The other area if I move forward, that’s on the mining side, obviously in gold. We like gold equities at the moment. We’ve obviously seen the gold price recover somewhat this year. We’ve got through the first US Fed rate rise we think it’s unbalanced. Theres a chance the US might slow rate rises rather than accelerate them so we think gold is well supported and gold equities certainly have a huge amount of upside. Again a number of these companies are reducing their costs. We’ve obviously seen in South Africa a major beneficiary from a weaker currency. We see that in Australia and Canada to some extent and they’ve actually – gold companies were hit earlier and they’ve been reducing costs for longer so we see a number of them generating very good cash flows, even at these prices. And any higher prices will perform very well indeed.
Finally on the agriculture side we actually don’t like the grains complex which is the backbone of a lot of agriculture. We think grain markets remain oversupplied. So we do see good opportunities in some of the trading companies because obviously they do better from higher volumes and also we like the protein space. So things like salmon particularly where we see very good prices at the moment in some very strong companies.

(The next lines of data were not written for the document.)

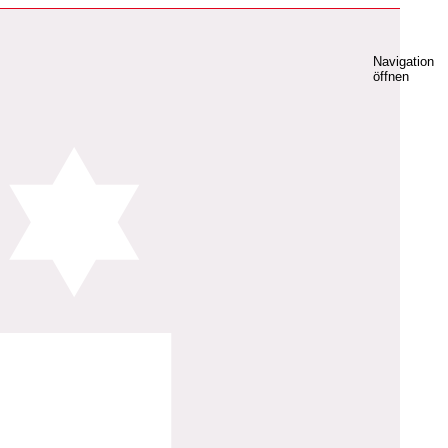
Navigation
öffnen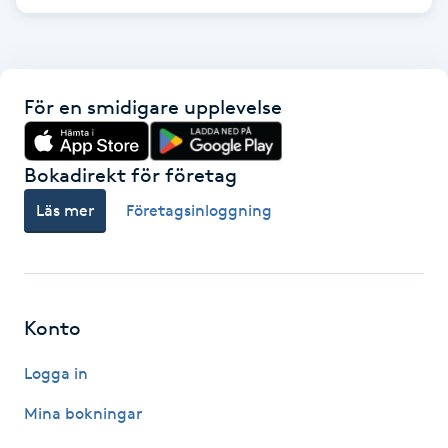
F
Face framing
För en smidigare upplevelse
Faceliftmassage
Bokadirekt för företag
Fet hårbotten
Läs mer
Företagsinloggning
Fettreducering
Fibromassage
Konto
Fillers
Logga in
Fotmassage
Mina bokningar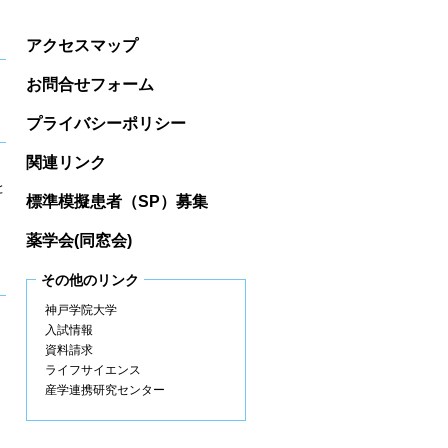
アクセスマップ
お問合せフォーム
プライバシーポリシー
関連リンク
と
標準模擬患者（SP）募集
薬学会(同窓会)
その他のリンク
神戸学院大学
入試情報
資料請求
ライフサイエンス
産学連携研究センター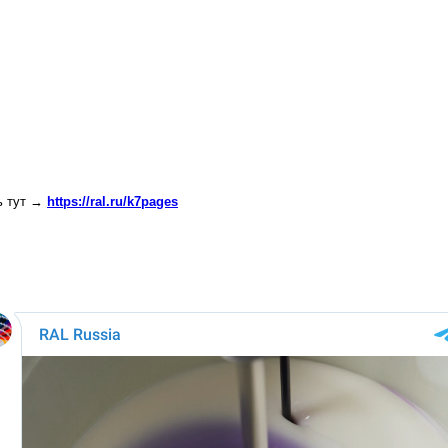
ь тут →
https://ral.ru/k7pages
: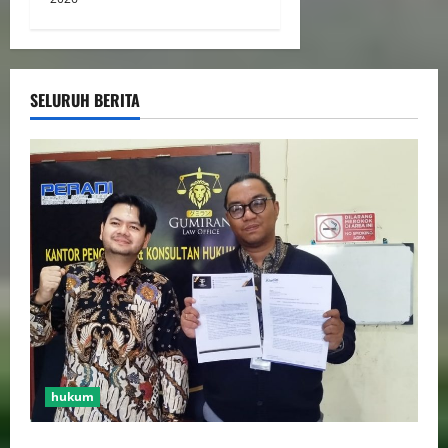
SELURUH BERITA
hukum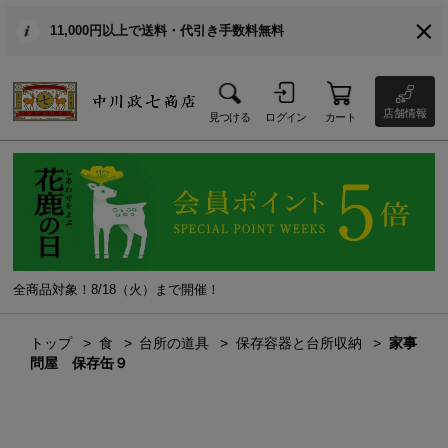
11,000円以上で送料・代引き手数料無料
店舗情報
見つける
ログイン
カート
全商品対象！8/18（火）まで開催！
トップ
食
台所の道具
保存容器と台所収納
家事
問屋 保存缶９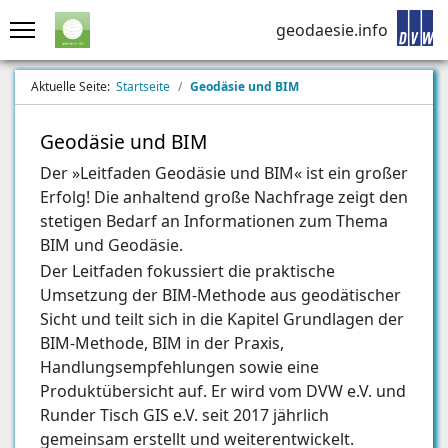
geodaesie.info
Aktuelle Seite:
Startseite
Geodäsie und BIM
Geodäsie und BIM
Der »Leitfaden Geodäsie und BIM« ist ein großer
Erfolg! Die anhaltend große Nachfrage zeigt den
stetigen Bedarf an Informationen zum Thema
BIM und Geodäsie.
Der Leitfaden fokussiert die praktische
Umsetzung der BIM-Me­thode aus geodätischer
Sicht und teilt sich in die Kapitel Grundlagen der
BIM-Methode, BIM in der Praxis,
Handlungsempfehlungen sowie eine
Produktübersicht auf. Er wird vom DVW e.V. und
Runder Tisch GIS e.V. seit 2017 jährlich
gemeinsam erstellt und weiterentwickelt.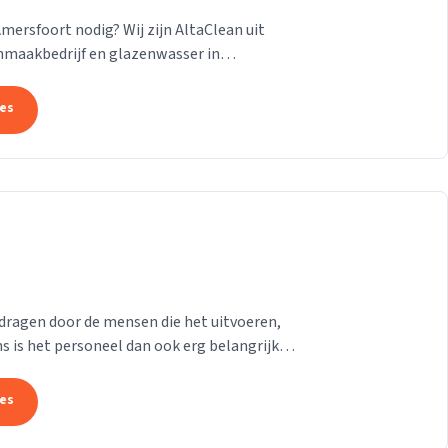
ersfoort nodig? Wij zijn AltaClean uit
maakbedrijf en glazenwasser in
io. Al meer dan 25...
tes
dragen door de mensen die het uitvoeren,
ns is het personeel dan ook erg belangrijk,
..
tes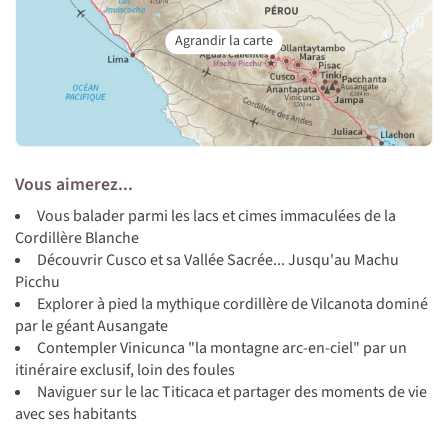
Vous aimerez...
Vous balader parmi les lacs et cimes immaculées de la
Cordillère Blanche
Découvrir Cusco et sa Vallée Sacrée... Jusqu'au Machu
Picchu
Explorer à pied la mythique cordillère de Vilcanota dominé
par le géant Ausangate
Contempler Vinicunca "la montagne arc-en-ciel" par un
itinéraire exclusif, loin des foules
Naviguer sur le lac Titicaca et partager des moments de vie
avec ses habitants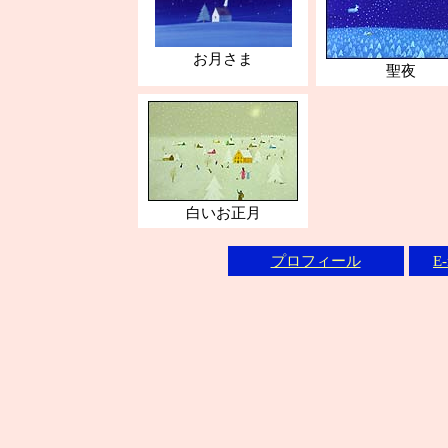
お月さま
聖夜
白いお正月
プロフィール
E-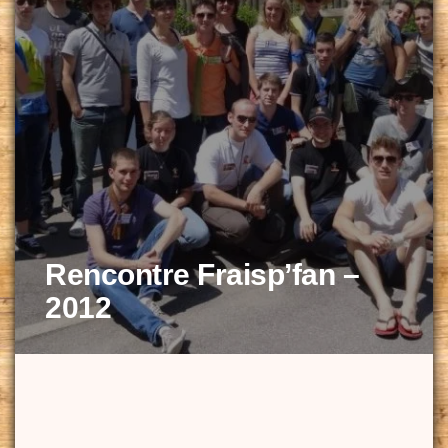
Rencontre Fraisp’fan –
2012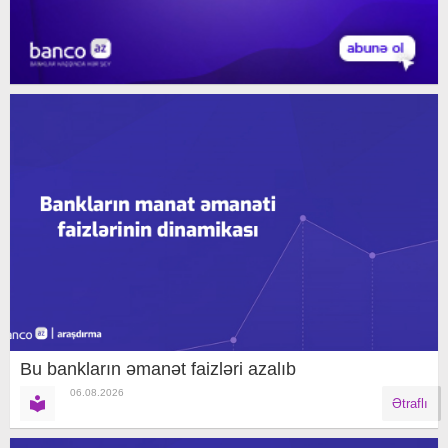
Bu bankların əmanət faizləri azalıb
06.08.2026
Ətraflı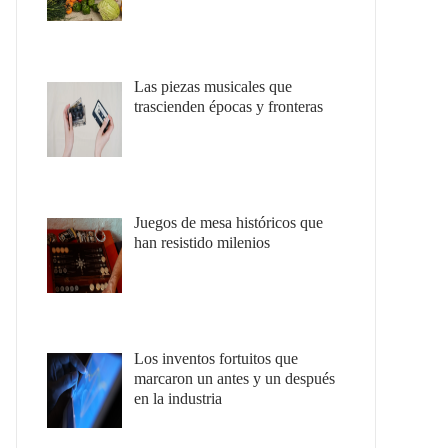
Las piezas musicales que
trascienden épocas y fronteras
Juegos de mesa históricos que
han resistido milenios
Los inventos fortuitos que
marcaron un antes y un después
en la industria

WARREN DICK: Ok great, I think we’re starting to run out of time. One last question – we ran an article about the Saudi’s possibly listing Saudi Aramco or certainly looking at the options. How likely do you think that is?
GEORGE CHEVELEY: Yes, clearly it was reported they were looking at the options. Our view is probably unlikely that they would list the upstream business. What we do think is they probably might be looking at options. Whether they do it or not is another matter, but they could be looking at options more in the downstream business so listing some of their refineries etc. where they do have some other shareholders as well. So we think it could be parts of it but not the whole company, if you see what I mean.
WARREN DICK: Ok great. George we’re going to have to leave it there. Thanks very much for your time. That was George Cheveley the co-manager of the Investec Enhanced Natural Resources Fund.